Some people say that letting go changes your life. Winston, 66, doesn't fully buy into that philosophy. But he did return to Oklahoma City exactly 12,054 days — 33 years and 1 day — after he took the final shot of his K-State career. Why? Because his love of K-State, his love for the present, overpowered his disdain for the Myriad, his hate for the past. The date was March 18, 2010 when Winston, in his words, "finally broke down." He saw No. 7 K-State win a NCAA Tournament game. There was Frank Martin, Denis Clemente, Jacob Pullen, Curtis Kelly, Jamar Samuels, Dominique Sutton and Rodney McGruder. That game took place in the Ford Center, where across the street is the building formerly known as the Myriad.
 
And there was Darryl Winston, just within steps of where the shot never counted, cheering for his Wildcats.
 
Darryl Winston 21 SE
 
"It made me feel good," Winston says. "People always say that it takes time to grieve, and it takes time to heal. I enjoyed seeing K-State get a victory in the NCAA Tournament."
 
Winston will be in attendance when K-State faces Marquette in the Big East/Big 12 Battle at 8 p.m.
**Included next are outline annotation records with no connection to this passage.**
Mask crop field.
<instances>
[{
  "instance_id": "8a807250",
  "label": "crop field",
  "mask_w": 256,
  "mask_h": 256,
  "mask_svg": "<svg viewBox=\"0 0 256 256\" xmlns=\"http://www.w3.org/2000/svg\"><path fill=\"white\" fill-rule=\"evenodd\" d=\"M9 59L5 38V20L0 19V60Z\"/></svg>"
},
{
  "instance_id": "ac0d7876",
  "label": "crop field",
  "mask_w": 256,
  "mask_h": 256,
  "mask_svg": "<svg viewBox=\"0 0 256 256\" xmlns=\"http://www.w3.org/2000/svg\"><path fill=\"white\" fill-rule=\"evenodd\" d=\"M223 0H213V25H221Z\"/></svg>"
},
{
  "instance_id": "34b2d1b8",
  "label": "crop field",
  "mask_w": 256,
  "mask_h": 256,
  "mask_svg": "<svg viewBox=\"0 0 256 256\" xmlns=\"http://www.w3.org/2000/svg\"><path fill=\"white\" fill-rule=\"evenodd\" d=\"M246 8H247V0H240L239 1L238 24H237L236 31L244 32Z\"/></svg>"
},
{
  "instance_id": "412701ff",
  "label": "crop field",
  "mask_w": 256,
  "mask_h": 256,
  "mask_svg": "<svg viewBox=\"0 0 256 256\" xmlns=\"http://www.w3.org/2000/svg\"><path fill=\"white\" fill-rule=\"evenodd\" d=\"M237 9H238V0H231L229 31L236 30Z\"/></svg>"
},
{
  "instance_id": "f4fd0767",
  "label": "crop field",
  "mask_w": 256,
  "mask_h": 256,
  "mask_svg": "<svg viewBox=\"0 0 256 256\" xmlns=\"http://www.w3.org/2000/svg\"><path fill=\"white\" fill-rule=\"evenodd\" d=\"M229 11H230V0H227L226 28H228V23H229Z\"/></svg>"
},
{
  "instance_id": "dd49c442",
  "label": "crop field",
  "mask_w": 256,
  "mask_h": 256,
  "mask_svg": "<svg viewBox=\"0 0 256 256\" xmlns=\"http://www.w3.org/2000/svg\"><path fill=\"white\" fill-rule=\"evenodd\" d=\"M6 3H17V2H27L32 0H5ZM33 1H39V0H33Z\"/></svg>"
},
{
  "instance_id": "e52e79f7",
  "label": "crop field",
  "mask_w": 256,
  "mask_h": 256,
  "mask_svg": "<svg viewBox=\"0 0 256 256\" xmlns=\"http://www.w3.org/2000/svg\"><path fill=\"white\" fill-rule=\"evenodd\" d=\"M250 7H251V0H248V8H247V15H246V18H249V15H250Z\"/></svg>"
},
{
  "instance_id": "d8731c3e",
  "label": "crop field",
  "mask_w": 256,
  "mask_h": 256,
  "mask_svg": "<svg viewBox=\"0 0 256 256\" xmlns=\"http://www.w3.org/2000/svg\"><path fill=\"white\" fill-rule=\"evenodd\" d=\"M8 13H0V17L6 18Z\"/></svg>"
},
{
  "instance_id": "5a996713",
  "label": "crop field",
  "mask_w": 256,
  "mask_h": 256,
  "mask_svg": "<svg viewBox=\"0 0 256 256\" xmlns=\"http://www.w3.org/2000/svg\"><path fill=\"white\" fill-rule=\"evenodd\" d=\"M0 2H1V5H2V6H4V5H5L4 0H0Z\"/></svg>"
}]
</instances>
Wednesday at Bramlage Coliseum.
 
The memories will flood back again.
 
"That's been talked about for 45 years," he says. "My teammates and I still keep in contact — Mike Evans, Curtis Redding, Scott Langston, Keith Frazier and myself. We briefly talked about the Marquette game this last week and we'll talk about it again."
 
So much time has passed, but some things simply always remain.
 
For Winston, it's that night, that game, and the shot that never counted. The shot creeps into conversation with friends and people Winston meets. His daughter, Denise, says, 'Not again.' But, oh yes, people do talk about it. The Winston's return to Manhattan, stand around alumni, and without warning, conversation steers back to that old arena, toward the nightmare, and toward the blasted interpretation of a rule that did not belong.
 
"It still comes back," he says.
 
The cringe, too, returns. But the night sweats nightmares are long gone, replaced only with an emptiness that accompanies the fundamental question that has lingered with the Wildcats for nearly half a century: What if the shot had counted?
 
Of course, we'll never know, and college basketball players across the nation today probably will never know or will likely never fully understand the angst brought upon by a single rule so profoundly tragic that it spurred a change for college basketball.
 
The Winston Rule.
 
"I'll always bleed purple," Winston says. "I just hope there's no tip-in at the end of the game."